=== JOB ITEM ===
Copy each line of the data below with the word "Lääkärikeskus".

=== SUPPLIED DATA ===
■ ■ ■ ■

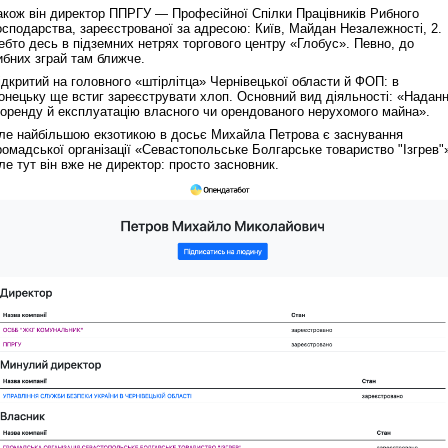
акож він директор ППРГУ — Професійної Спілки Працівників Рибного
осподарства, зареєстрованої за адресою: Київ, Майдан Незалежності, 2.
ебто десь в підземних нетрях торгового центру «Глобус». Певно, до
ибних зграй там ближче.
ідкритий на головного «штірлітца» Чернівецької области й ФОП: в
онецьку ще встиг зареєструвати хлоп. Основний вид діяльності: «Надан
 оренду й експлуатацію власного чи орендованого нерухомого майна».
ле найбільшою екзотикою в досьє Михайла Петрова є заснування
ромадської організації «Севастопольське Болгарське товариство "Ізгрев"
ле тут він вже не директор: просто засновник.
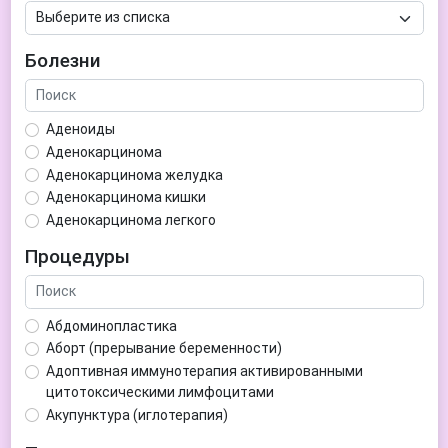
Болезни
Аденоиды
Аденокарцинома
Аденокарцинома желудка
Аденокарцинома кишки
Аденокарцинома легкого
Аденокарцинома матки
Процедуры
Аденома гипофиза
Аденома простаты
Аденома щитовидной железы
Абдоминопластика
Аденомиоз
Аборт (прерывание беременности)
Адентия
Адоптивная иммунотерапия активированными
Азооспермия
цитотоксическими лимфоцитами
Акне (угри)
Акупунктура (иглотерапия)
Алкоголизм
Аллерген-специфическая иммунотерапия (АСИТ)
Алкогольная депрессия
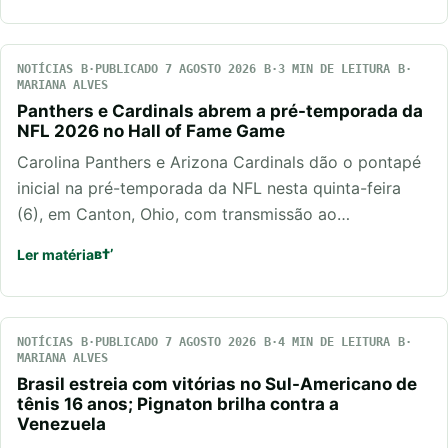
NOTÍCIAS
PUBLICADO 7 AGOSTO 2026
3 MIN DE LEITURA
MARIANA ALVES
Panthers e Cardinals abrem a pré-temporada da
NFL 2026 no Hall of Fame Game
Carolina Panthers e Arizona Cardinals dão o pontapé
inicial na pré-temporada da NFL nesta quinta-feira
(6), em Canton, Ohio, com transmissão ao…
Ler matéria
NOTÍCIAS
PUBLICADO 7 AGOSTO 2026
4 MIN DE LEITURA
MARIANA ALVES
Brasil estreia com vitórias no Sul-Americano de
tênis 16 anos; Pignaton brilha contra a
Venezuela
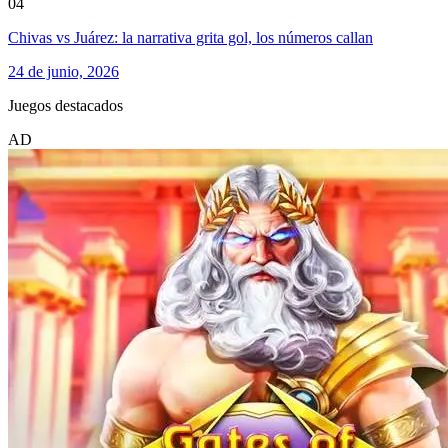
04
Chivas vs Juárez: la narrativa grita gol, los números callan
24 de junio, 2026
Juegos destacados
AD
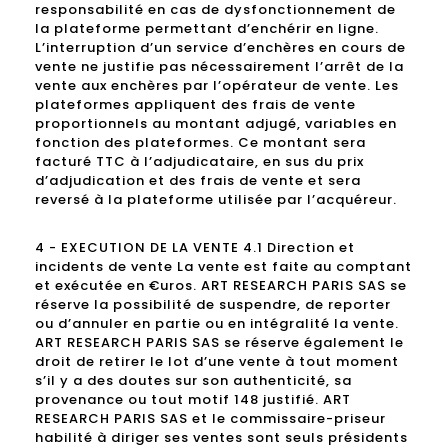
responsabilité en cas de dysfonctionnement de
la plateforme permettant d’enchérir en ligne.
L’interruption d’un service d’enchères en cours de
vente ne justifie pas nécessairement l’arrêt de la
vente aux enchères par l’opérateur de vente. Les
plateformes appliquent des frais de vente
proportionnels au montant adjugé, variables en
fonction des plateformes. Ce montant sera
facturé TTC à l’adjudicataire, en sus du prix
d’adjudication et des frais de vente et sera
reversé à la plateforme utilisée par l’acquéreur.
4 - EXECUTION DE LA VENTE 4.1 Direction et
incidents de vente La vente est faite au comptant
et exécutée en €uros. ART RESEARCH PARIS SAS se
réserve la possibilité de suspendre, de reporter
ou d’annuler en partie ou en intégralité la vente.
ART RESEARCH PARIS SAS se réserve également le
droit de retirer le lot d’une vente à tout moment
s’il y a des doutes sur son authenticité, sa
provenance ou tout motif 148 justifié. ART
RESEARCH PARIS SAS et le commissaire-priseur
habilité à diriger ses ventes sont seuls présidents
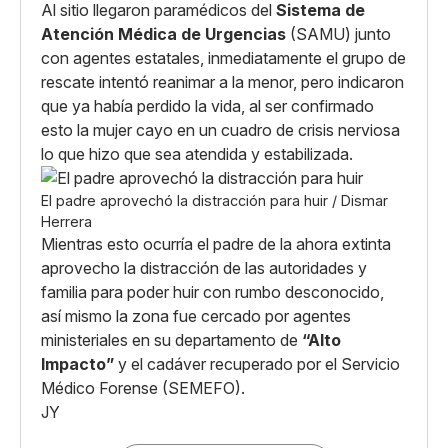
Al sitio llegaron paramédicos del
Sistema de
Atención Médica de Urgencias
(SAMU) junto
con agentes estatales, inmediatamente el grupo de
rescate intentó reanimar a la menor, pero indicaron
que ya había perdido la vida, al ser confirmado
esto la mujer cayo en un cuadro de crisis nerviosa
lo que hizo que sea atendida y estabilizada.
El padre aprovechó la distracción para huir / Dismar
Herrera
Mientras esto ocurría el padre de la ahora extinta
aprovecho la distracción de las autoridades y
familia para poder huir con rumbo desconocido,
así mismo la zona fue cercado por agentes
ministeriales en su departamento de
“Alto
Impacto”
y el cadáver recuperado por el Servicio
Médico Forense (SEMEFO).
JY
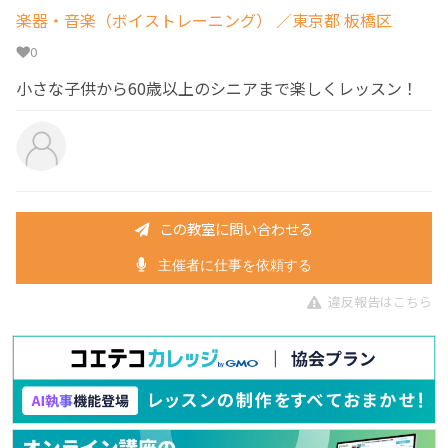
楽器・音楽（ボイストレーニング）
／東京都 板橋区
0
小さな子供から60歳以上のシニアまで楽しくレッスン！
この教室に問い合わせる
主催者に仕事を依頼する
違反報告はこちら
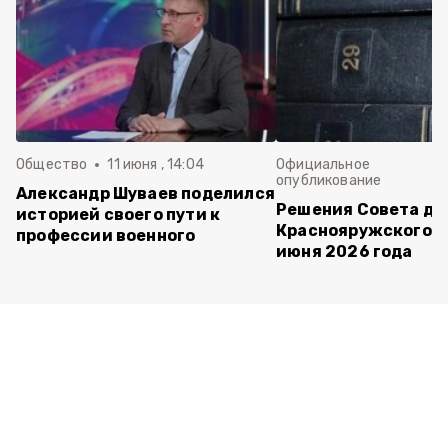
Общество
11 июня , 14:04
Официальное
опубликование
Александр Шуваев поделился
Решения Совета де
историей своего пути к
Краснояружского ок
профессии военного
июня 2026 года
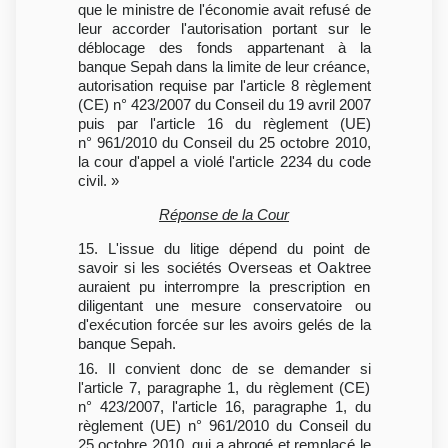
que le ministre de l'économie avait refusé de
leur accorder l'autorisation portant sur le
déblocage des fonds appartenant à la
banque Sepah dans la limite de leur créance,
autorisation requise par l'article 8 règlement
(CE) n° 423/2007 du Conseil du 19 avril 2007
puis par l'article 16 du règlement (UE)
n° 961/2010 du Conseil du 25 octobre 2010,
la cour d'appel a violé l'article 2234 du code
civil. »
Réponse de la Cour
15. L'issue du litige dépend du point de
savoir si les sociétés Overseas et Oaktree
auraient pu interrompre la prescription en
diligentant une mesure conservatoire ou
d'exécution forcée sur les avoirs gelés de la
banque Sepah.
16. Il convient donc de se demander si
l'article 7, paragraphe 1, du règlement (CE)
n° 423/2007, l'article 16, paragraphe 1, du
règlement (UE) n° 961/2010 du Conseil du
25 octobre 2010, qui a abrogé et remplacé le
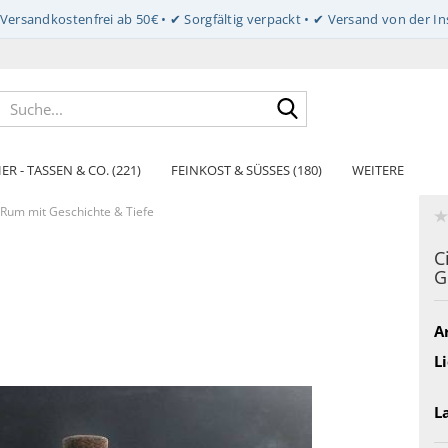
Suche...
ER - TASSEN & CO. (221)
FEINKOST & SÜSSES (180)
WEITERE
l Rum mit Geschichte & Tiefe
C
G
Ar
Li
L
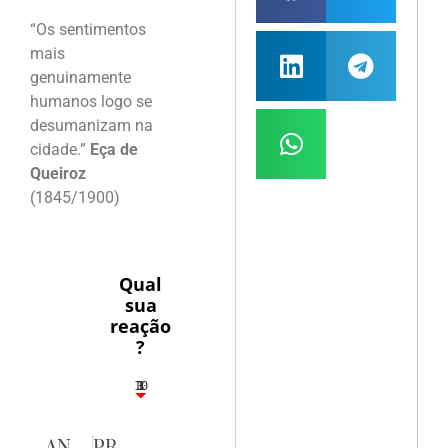
“Os sentimentos
mais
genuinamente
humanos logo se
desumanizam na
cidade.”
Eça de
Queiroz
(1845/1900)
Qual
sua
reação
?
10
3
1
1
3
ANTERIOR
PRÓXIMA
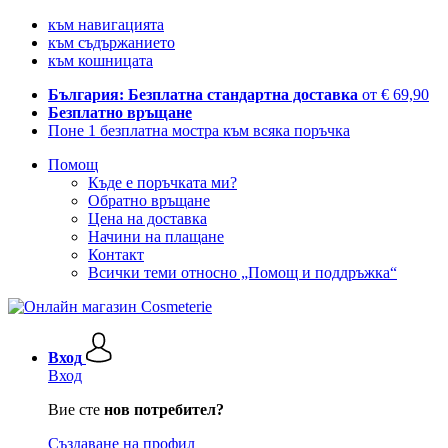
към навигацията
към съдържанието
към кошницата
България: Безплатна стандартна доставка
от € 69,90
Безплатно връщане
Поне 1 безплатна мостра към всяка поръчка
Помощ
Къде е поръчката ми?
Обратно връщане
Цена на доставка
Начини на плащане
Контакт
Всички теми относно „Помощ и поддръжка“
Вход
Вход
Вие сте
нов потребител?
Създаване на профил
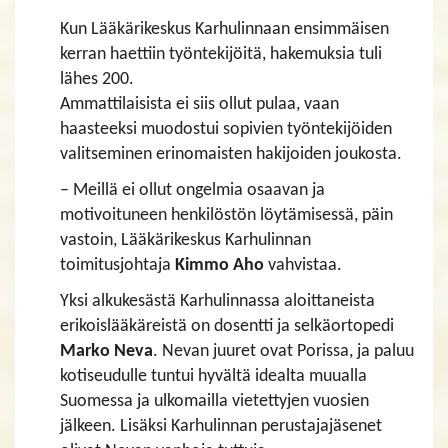
Kun Lääkärikeskus Karhulinnaan ensimmäisen
kerran haettiin työntekijöitä, hakemuksia tuli
lähes 200.
Ammattilaisista ei siis ollut pulaa, vaan
haasteeksi muodostui sopivien työntekijöiden
valitseminen erinomaisten hakijoiden joukosta.
– Meillä ei ollut ongelmia osaavan ja
motivoituneen henkilöstön löytämisessä, päin
vastoin, Lääkärikeskus Karhulinnan
toimitusjohtaja
Kimmo Aho
vahvistaa.
Yksi alkukesästä Karhulinnassa aloittaneista
erikoislääkäreistä on dosentti ja selkäortopedi
Marko Neva
. Nevan juuret ovat Porissa, ja paluu
kotiseudulle tuntui hyvältä idealta muualla
Suomessa ja ulkomailla vietettyjen vuosien
jälkeen. Lisäksi Karhulinnan perustajajäsenet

■ ■ ■ ■

=== RESPONSE AREA ===
Kun Lääkärikeskus Karhulinnaan ensimmäisen
vastoin, Lääkärikeskus Karhulinnan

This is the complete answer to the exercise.